El juicio oral y público en contra de Luis y Uriel Centeno, padre e hijo, respectivamente, procesados por asesinato atroz en perjuicio de José Inés López Martínez y de su hijo Inés Darío López Zeledón, culminó con un fallo que no fue del agrado de los dolientes ni del abogado defensor, porque dos fueron declarados culpables y otro inocente.

Los hechos se registraron la tarde del 16 de julio en la finca Palo Verde, cuando José Inés e Inés Darío fueron interceptados supuestamente por los Centeno y otras personas, que sin mediar palabras abrieron fuego sobre ellos con escopetas y pistolas.

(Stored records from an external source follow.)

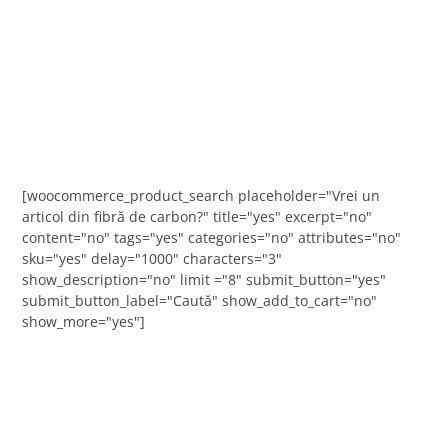
[woocommerce_product_search placeholder="Vrei un
articol din fibră de carbon?" title="yes" excerpt="no"
content="no" tags="yes" categories="no" attributes="no"
sku="yes" delay="1000" characters="3"
show_description="no" limit ="8" submit_button="yes"
submit_button_label="Caută" show_add_to_cart="no"
show_more="yes"]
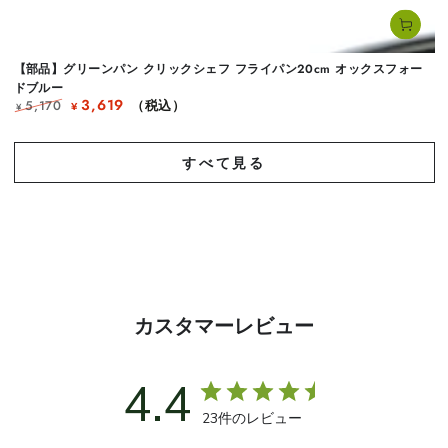
【部品】グリーンパン クリックシェフ フライパン20cm オックスフォー
ドブルー
3,619
5,170
（税込）
¥
¥
定
セ
価
ー
ル
すべて見る
カスタマーレビュー
4.4
23件のレビュー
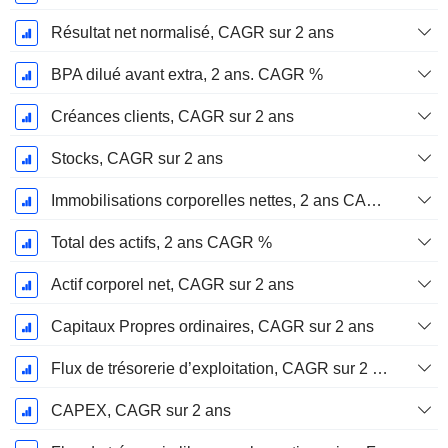
Résultat net normalisé, CAGR sur 2 ans
BPA dilué avant extra, 2 ans. CAGR %
Créances clients, CAGR sur 2 ans
Stocks, CAGR sur 2 ans
Immobilisations corporelles nettes, 2 ans CAGR %
Total des actifs, 2 ans CAGR %
Actif corporel net, CAGR sur 2 ans
Capitaux Propres ordinaires, CAGR sur 2 ans
Flux de trésorerie d’exploitation, CAGR sur 2 ans
CAPEX, CAGR sur 2 ans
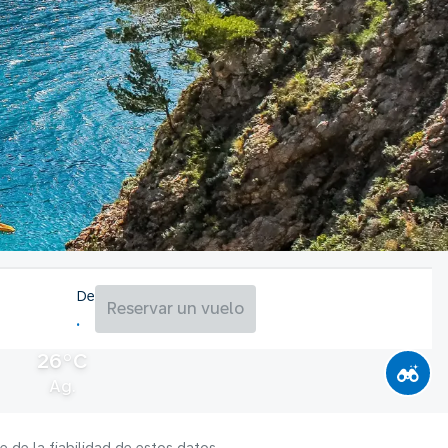
De
Reservar un vuelo
26°C
Ag.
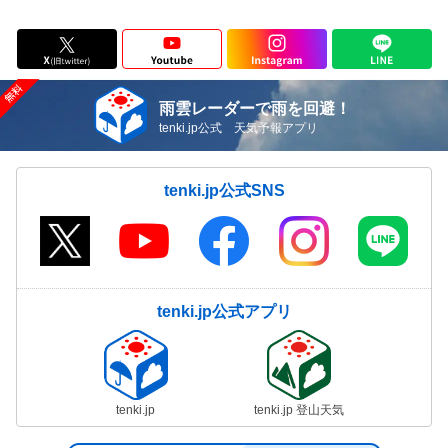
雨雲レーダーで雨を回避！
tenki.jp公式 天気予報アプリ
tenki.jp公式SNS
tenki.jp公式アプリ
tenki.jp
tenki.jp 登山天気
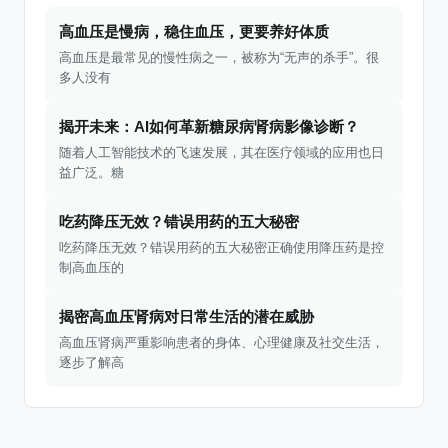
高血压是慢病，稳住血压，更要养好体质
高血压是最常见的慢性病之一，被称为“无声的杀手”。很
多人没有
揭开未来：AI如何革新糖尿病肾病影像诊断？
随着人工智能技术的飞速发展，其在医疗领域的应用也日
益广泛。糖
吃药降压无效？错误用药的五大秘密
吃药降压无效？错误用药的五大秘密正确使用降压药是控
制高血压的
揭密高血压肾病对日常生活的潜在威胁
高血压肾病严重影响患者的身体、心理健康及社交生活，
逐步了解高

Edelmira Acevedo, asesora de la viuda, dijo que había suficientes pruebas para que el tribunal de jurado emitiera un veredicto de culpabilidad en contra de Luis y Uriel Centeno por asesinato consumado.

Por su parte, Bernardo Ariel Bodán González, defensor particular de los procesados, manifestó que durante el juicio demostró que hubo legítima defensa, aunque no estuvo de acuerdo con decisión del jurado.

Dos culpables y un inocente
El tribunal de jurados declaró culpables de asesinato frustrado a Luis y a Uriel Centeno, padre e hijo, respectivamente, mientras que Marcos Hurtado fue declarado inocente.

“Es un veredicto gallo-gallina, porque los señores del jurado trataron de quedar bien con las partes y no hicieron justicia. A pesar de que las pruebas estaban a favor de mis defendidos que actuaron en legítima defensa”, dijo Bodán González.

La defensa manifestó que apelará el veredicto después de que la juez de distrito penal de juicio imponga la pena a Luis y a Uriel Centeno.